Title: How to interface Current Transformer ( 30:5 ) into 16F877 PIC
Post by: fromdawest on December 25, 2012, 11:49:05 AM
I want to make a simple ammeter circuit using PIC16F877 . To measure the current I'm using a simple CURRENT TRANSFORMER ( 30:5 A ) . So what i want is to, get this current transformer output and make it the input to the PIC IC ( to it's ADC ), and then to drive a small LCD to show the current value .

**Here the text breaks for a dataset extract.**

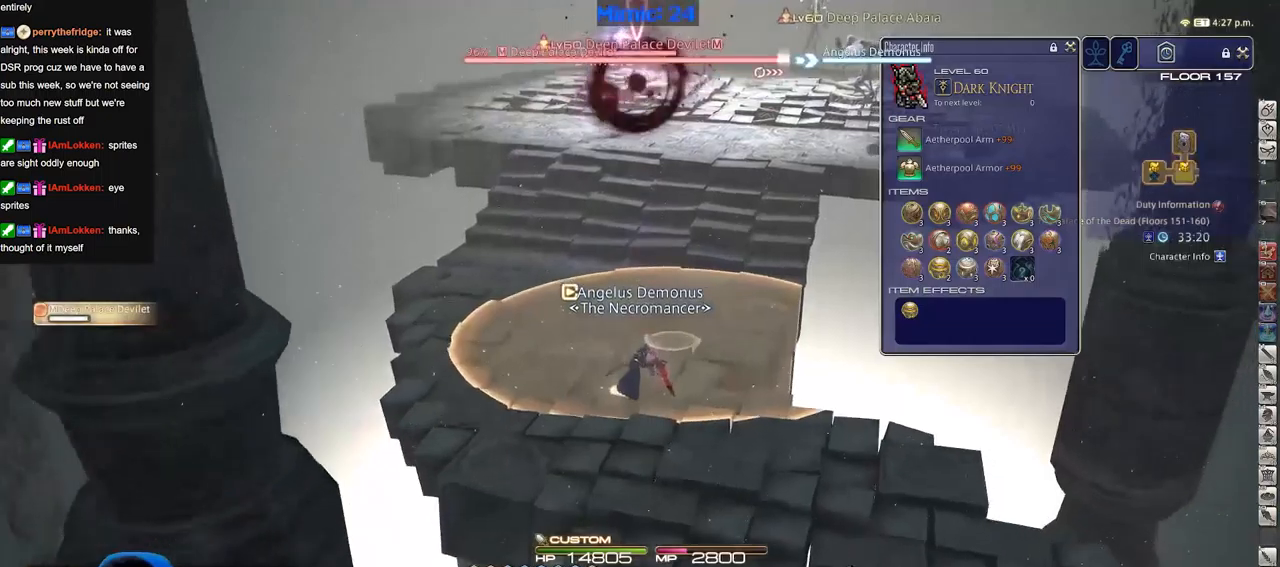
{"keys": [], "events": [[234, "return", "down"], [317, "return", "up"]]}
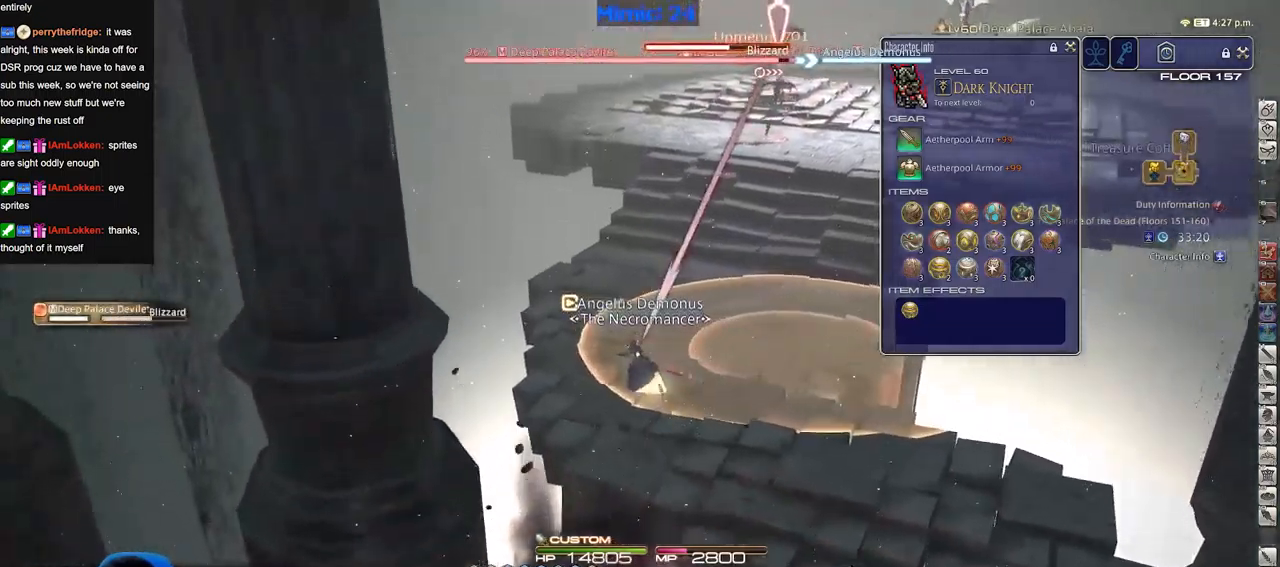
{"keys": [], "events": []}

So I want to know how to interface a CURRENT TRANSFORMER with the pic 16f877 in proteus . I tried but even i cant find the current transformer element in proteus 7.x .

Please help .
Title: Re: How to interface Current Transformer ( 30:5 ) into 16F877 PIC
Post by: kam on January 02, 2013, 10:53:37 AM
you will use a shunt resistor. Connect the resistor to the output of the transformer. Then you measure the voltage across the resistor. Ohms law will give you the current.
Title: Re: How to interface Current Transformer ( 30:5 ) into 16F877 PIC
Post by: cheerio on January 02, 2013, 19:54:48 PM
i bet you want to measure AC... so you have to rectify the shunt signal without losses. check this out: http://sound.westhost.com/appnotes/an001.htm (http://sound.westhost.com/appnotes/an001.htm)

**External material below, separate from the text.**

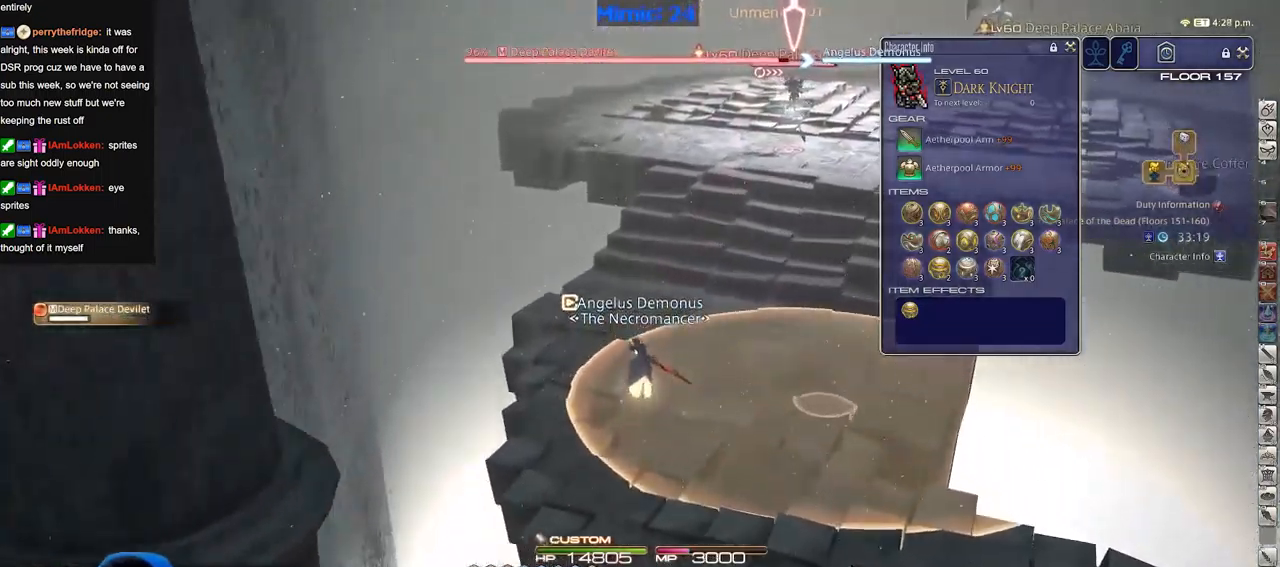
{"keys": [], "events": [[350, "return", "down"], [501, "return", "up"]]}
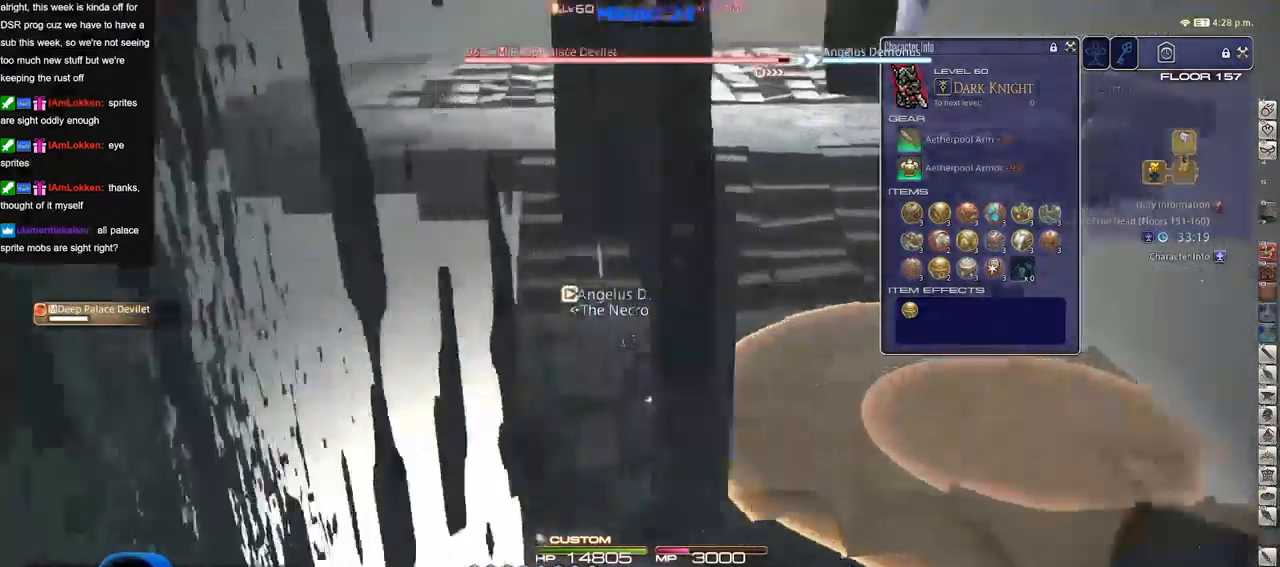
{"keys": [], "events": []}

Title: Re: How to interface Current Transformer ( 30:5 ) into 16F877 PIC
Post by: kam on January 14, 2013, 09:00:11 AM
hmmmm i've never thought of this diode trick... But why the diode is at the output instead of the input? The result would be the same, right? Am i missing something here?

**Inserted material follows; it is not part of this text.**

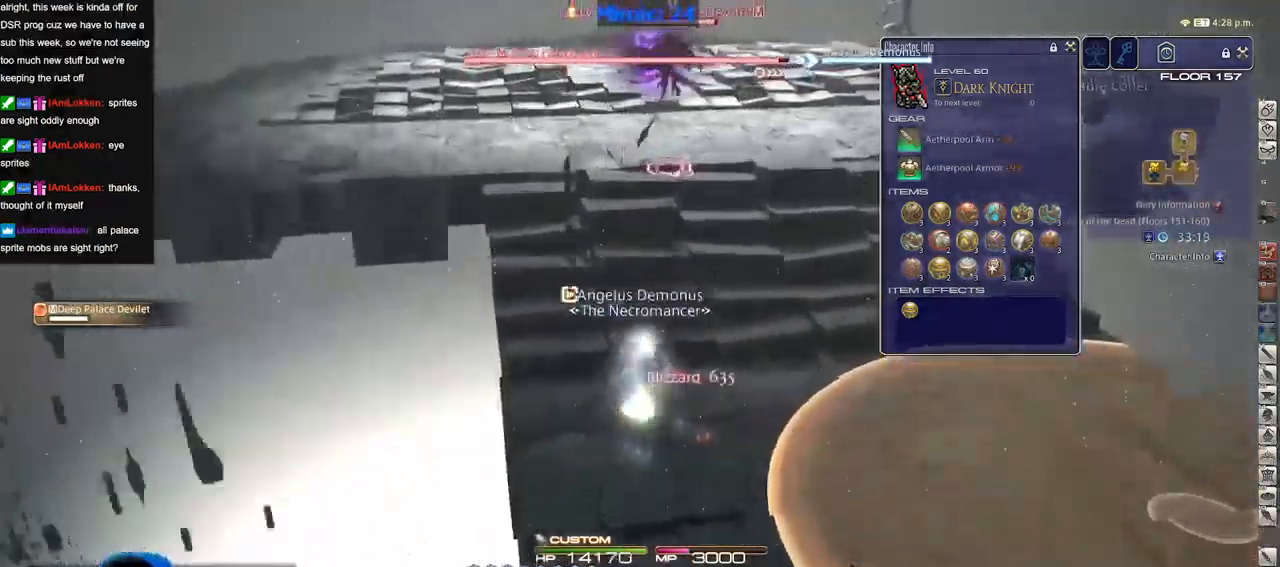
{"keys": [], "events": []}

Title: Re: How to interface Current Transformer ( 30:5 ) into 16F877 PIC
Post by: cheerio on January 14, 2013, 15:51:24 PM
let's assume that we have a signal of 100mv and you put the diode at the input... problem isn't it?
Title: Re: How to interface Current Transformer ( 30:5 ) into 16F877 PIC
Post by: kam on January 14, 2013, 15:58:48 PM
let's assume that we have a signal of 100mv and you put the diode at the input... problem isn't it?
Sure, but the op-amp is a buffer, not amplifier, so the problem stands for both situations (diode at input or output).

hmmmm i wonder....

Now that i think of it again, the 0.7V of the output diode will be compensated by the op-amp... 1V input will cause the opamp to output 1.7 in order to have same + and -...
I knew that it was a good idea....